Il disastro finanziario prodotto dalla gestione disinvolta del Monte dei Paschi di Siena potrebbe sortire serie conseguenze penali. Ai reati di truffa, aggiotaggio e ostacolo agli organismi di vigilanza contestati a vario titolo ai vertici dell’istituto senese, si è aggiunto quello di associazione a delinquere. Anche la banca, in quanto personalità giuridica, potrebbe salire sul banco degli imputati con l’accusa di responsabilità amministrativa prevista dal decreto legislativo 231 del 2001. Abbiamo chiesto all’avvocato Mario Brusa, socio dello Studio Legale Associato Brusa Spagnolo Tosoni (Studio BST) in cosa consistono le fattispecie di reato che potrebbero configurarsi.
«L’associazione a delinquere si configura quando tre o più persone si associano e condividono un accordo per realizzare un progetto criminoso, ovvero per compiere una serie di reati. E’ necessario, ovviamente, che la natura dei crimini ipotizzati o effettivamente realizzati non sia episodica, ma costante e programmata. Va sottolineato come non si tratti di un aggravante, ma di un reato a sé stante, benché rappresenti il contesto entro il quale altri illeciti sono prodotti. Può, altresì, prescindere dalla commissione effettiva di altri reati e prevede una pena dai 3 ai 7 anni».
«Si configura laddove si dimostri l’esistenza di artifici o raggiri al fine di ottenere dei vantaggi illeciti; gli atti volti a trarre in inganno qualcuno possono essere omissivi (si tace circa alcuni aspetti che andrebbero comunicati) o commissivi (si afferma il falso); in tal caso, parliamo di presunta truffa ai soci, in quanto rappresentano la categoria offesa. I correntisti, invece, potrebbero risultare, al limite, danneggiati. E’ prevista una pena fino a 3 anni».

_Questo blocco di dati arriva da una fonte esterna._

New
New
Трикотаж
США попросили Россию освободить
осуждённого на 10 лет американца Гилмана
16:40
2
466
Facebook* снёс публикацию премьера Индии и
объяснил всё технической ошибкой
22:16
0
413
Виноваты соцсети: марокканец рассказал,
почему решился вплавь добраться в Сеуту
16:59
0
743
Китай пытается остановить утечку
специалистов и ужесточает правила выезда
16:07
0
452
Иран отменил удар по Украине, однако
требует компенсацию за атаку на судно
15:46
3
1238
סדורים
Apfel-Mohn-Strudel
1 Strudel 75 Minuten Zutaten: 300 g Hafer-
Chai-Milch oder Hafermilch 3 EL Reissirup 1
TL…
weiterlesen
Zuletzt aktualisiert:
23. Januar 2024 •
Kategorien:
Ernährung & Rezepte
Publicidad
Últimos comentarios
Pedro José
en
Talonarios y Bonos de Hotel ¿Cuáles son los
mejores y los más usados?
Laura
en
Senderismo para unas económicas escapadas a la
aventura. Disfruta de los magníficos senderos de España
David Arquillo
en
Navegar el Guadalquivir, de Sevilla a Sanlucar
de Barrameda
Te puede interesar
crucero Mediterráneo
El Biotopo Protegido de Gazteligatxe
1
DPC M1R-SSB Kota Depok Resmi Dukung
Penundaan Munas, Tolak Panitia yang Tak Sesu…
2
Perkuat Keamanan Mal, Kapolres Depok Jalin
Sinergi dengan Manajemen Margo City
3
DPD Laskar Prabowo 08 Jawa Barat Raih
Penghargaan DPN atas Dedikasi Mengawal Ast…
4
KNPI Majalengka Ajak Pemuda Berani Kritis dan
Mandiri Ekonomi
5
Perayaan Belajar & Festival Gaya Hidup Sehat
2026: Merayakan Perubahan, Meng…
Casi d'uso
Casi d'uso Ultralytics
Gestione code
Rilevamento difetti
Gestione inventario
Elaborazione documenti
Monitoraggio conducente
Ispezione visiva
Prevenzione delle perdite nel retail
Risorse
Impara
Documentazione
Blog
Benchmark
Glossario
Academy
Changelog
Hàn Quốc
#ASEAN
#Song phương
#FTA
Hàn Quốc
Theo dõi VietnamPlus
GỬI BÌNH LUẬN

«L’offesa, in tal caso, sarebbe rivolta a Bankitalia, l’organismo preposto al controllo degli istituti di credito, e alla Consob, quello incaricato del controllo sulle società quotate. Si presume che a entrambi siano state fornite informazioni false. Anche nel caso in cui gli stessi organismi dovessero risultare conniventi con l’erogazione di notizie non veritiere, nonché consapevoli della loro infondatezza, il reato saerbbe da considerarsi tale: nell’ipotesi, infatti, in cui il vigilante sia complice degli indagati, resta il fatto che l’autorità di vigilanza in quanto tale sarebbe pur sempre stata ingannata».
«E’ la manipolazione di un titolo sul mercato finanziario finalizzato a cambiarne il valore. E’, in qualche misura, effetto dei precedenti reati. Si ipotizza, infatti, che se la situazione dei conti fosse stata nota, i titoli emessi dalla banca avrebbero avuto valutazioni inferiori. Il reato ipotizzato potrebbe esser stato compiuto semplicemente attraverso le comunicazioni societarie, o quelle diramate al mercato attraverso gli uffici stampa. L’aggiotaggio bancario è punito con una pena dai due ai dodici anni.
Sovente gli imputati dei suddetti reati affermano di aver agito nell’interesse delle proprie società. Ora, siccome la responsabilità penale è personale, e in applicazione di alcune direttive europee, si è ritenuto di rendere possibile imputare anche alla società il fatto di non aver adottato un modello e delle accortezze tali da impedire che si verificassero degli illeciti. Sono previste sanzioni penali anche per la personalità giuridica. Oltre alle sanzioni pecuniarie, e dal momento che non è possibile mettere in galera una società, se ne applicano alcune di natura accessoria, quali l’impossibilità, per esempio, di stipulare contratti con le pubbliche amministrazioni».